#### Given records ####
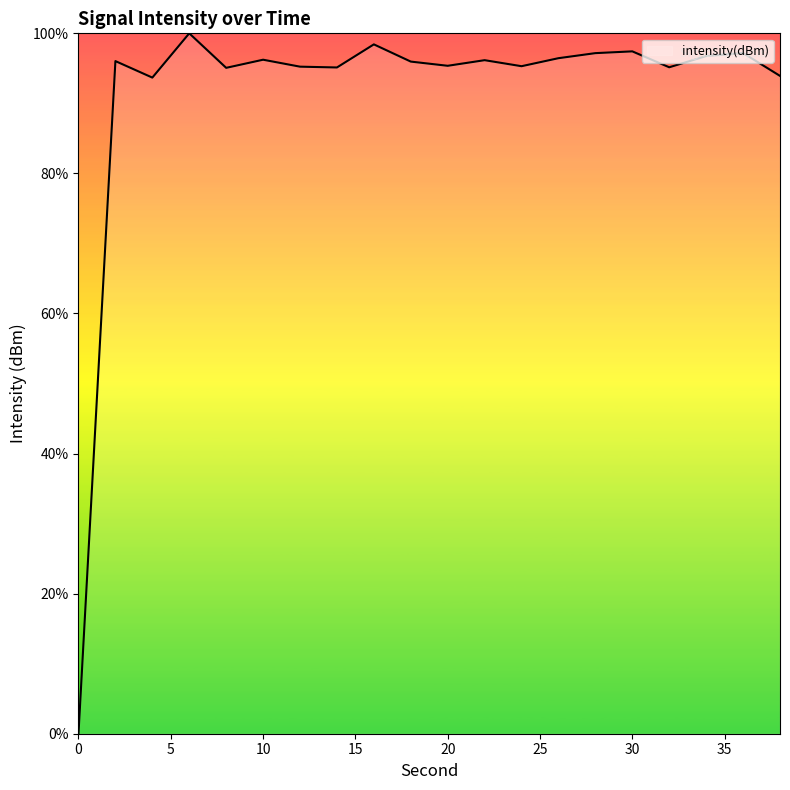

What is the greatest value displayed?

100.0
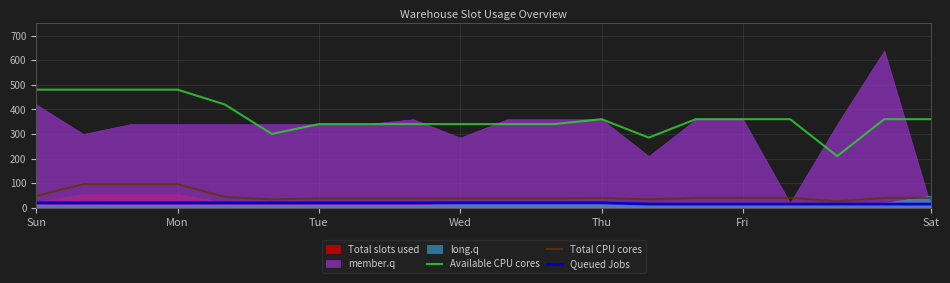

What is the label of the 17th point from the left?

16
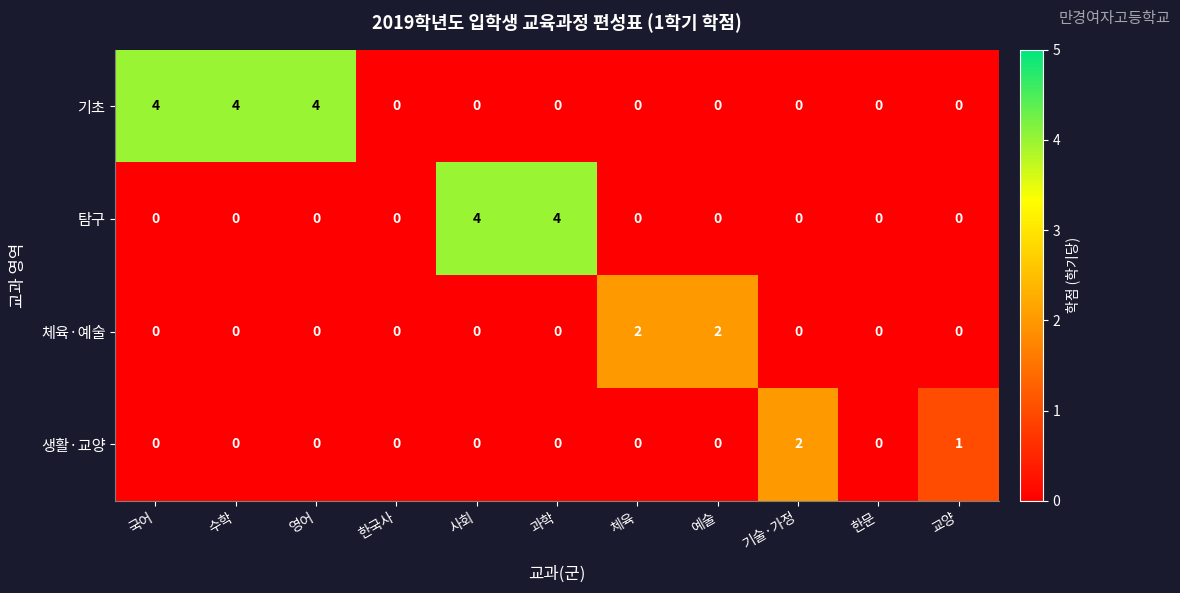

Is it true that 생활·교양 equals 0 at 과학?

True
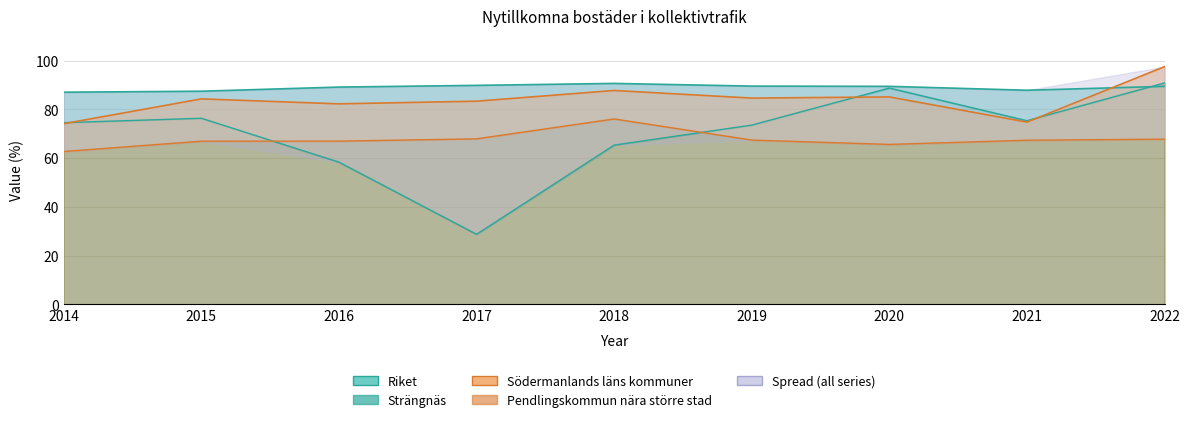

What is the difference between the second highest and second lowest values in the Strängnäs series?

30.4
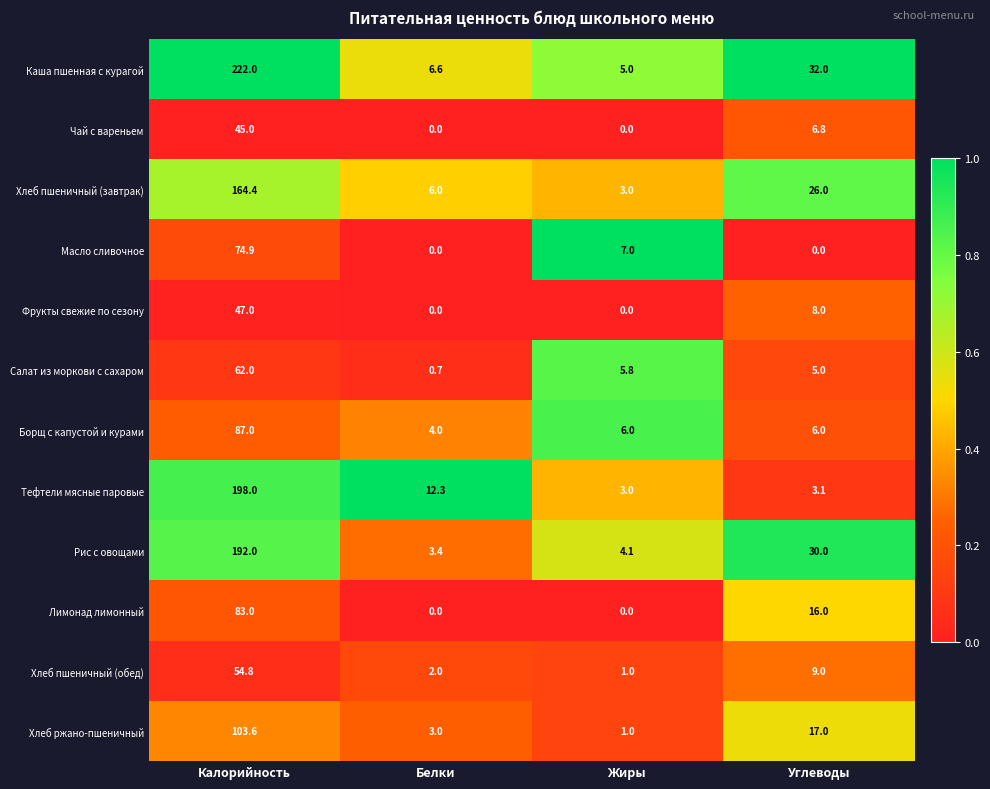

Which series changed the most between Калорийность and Белки?

Каша пшенная с курагой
####
_What the exercise asks_
Rewrite the records above, replacing every "series" with "data set" and keeping everything else unchanged. Leave the pictures out of your answer.

_Reply to the exercise_
What is the greatest value displayed?

100.0

What is the label of the 17th point from the left?

16

Is it true that 생활·교양 equals 0 at 과학?

True

What is the difference between the second highest and second lowest values in the Strängnäs data set?

30.4

Which data set changed the most between Калорийность and Белки?

Каша пшенная с курагой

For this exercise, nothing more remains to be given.